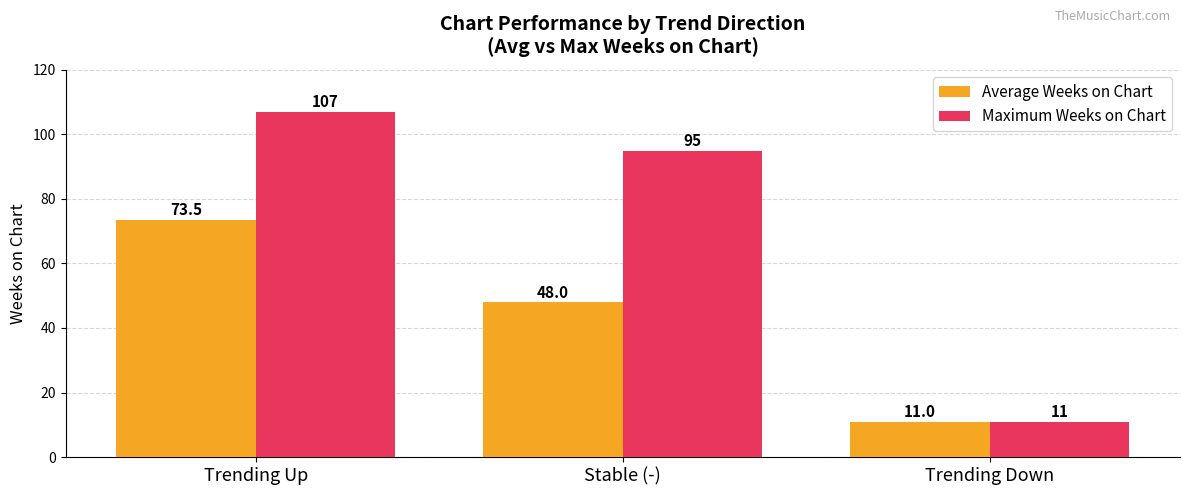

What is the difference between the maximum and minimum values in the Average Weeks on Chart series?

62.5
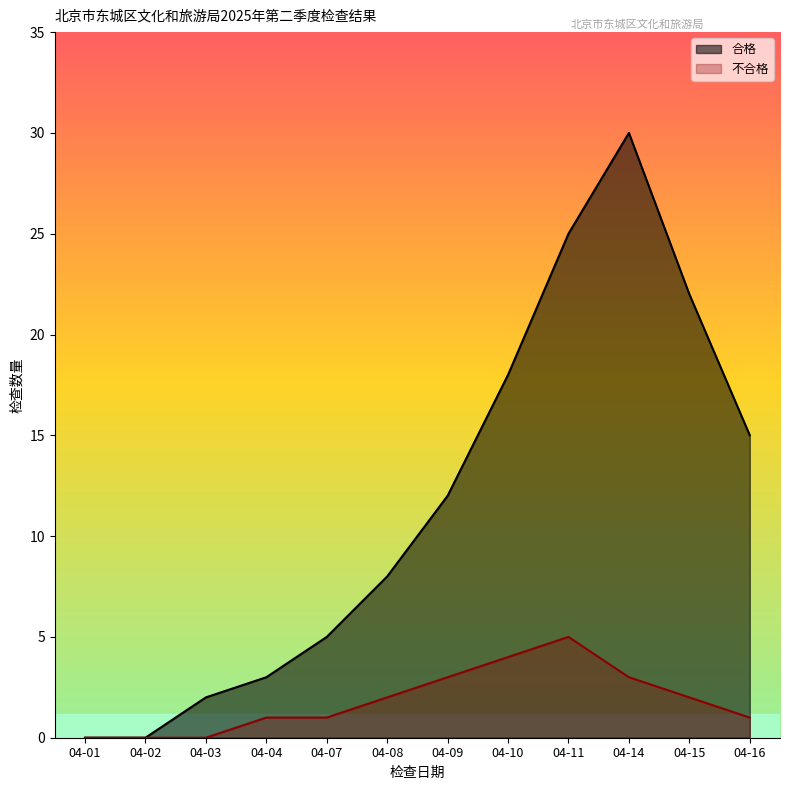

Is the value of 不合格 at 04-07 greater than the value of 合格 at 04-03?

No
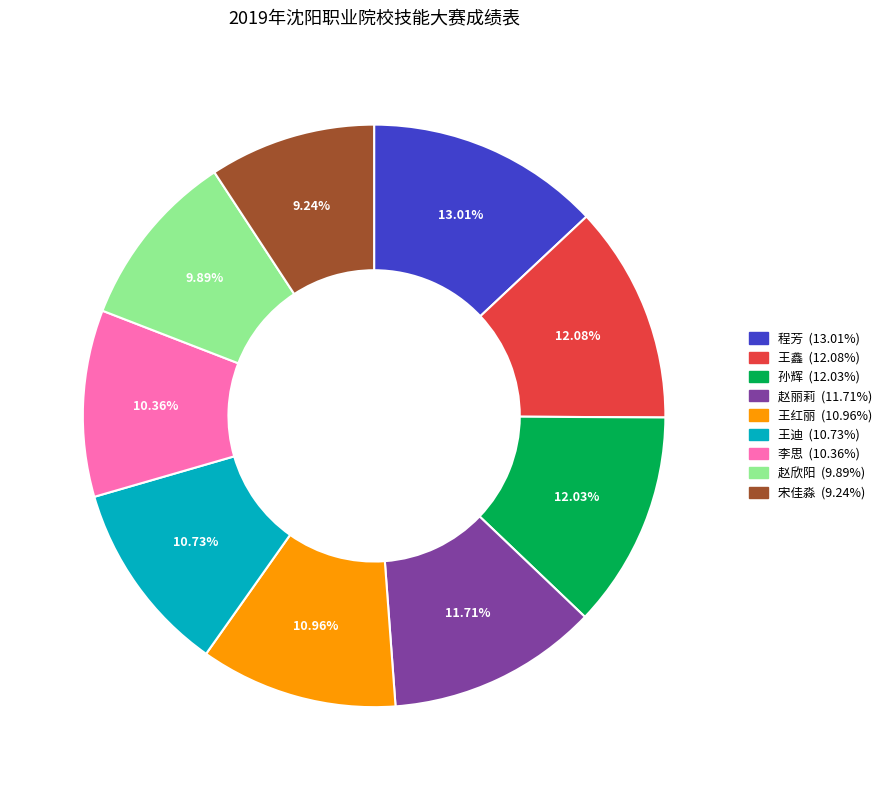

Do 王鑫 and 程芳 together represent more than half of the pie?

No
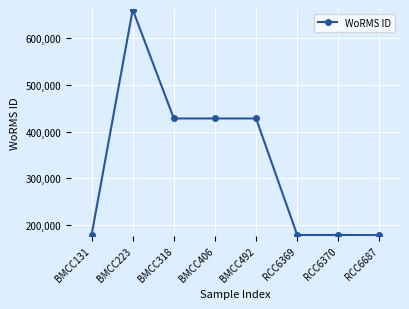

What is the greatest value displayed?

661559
☆ ☆ ☆ ☆ ☆ ☆ ☆
**WHAT THE TASK ASKS:** Please copy all four items above word for word, leaving out the pictures.

**ANSWER FOR THE TASK:**
What is the difference between the maximum and minimum values in the Average Weeks on Chart series?

62.5

Is the value of 不合格 at 04-07 greater than the value of 合格 at 04-03?

No

Do 王鑫 and 程芳 together represent more than half of the pie?

No

What is the greatest value displayed?

661559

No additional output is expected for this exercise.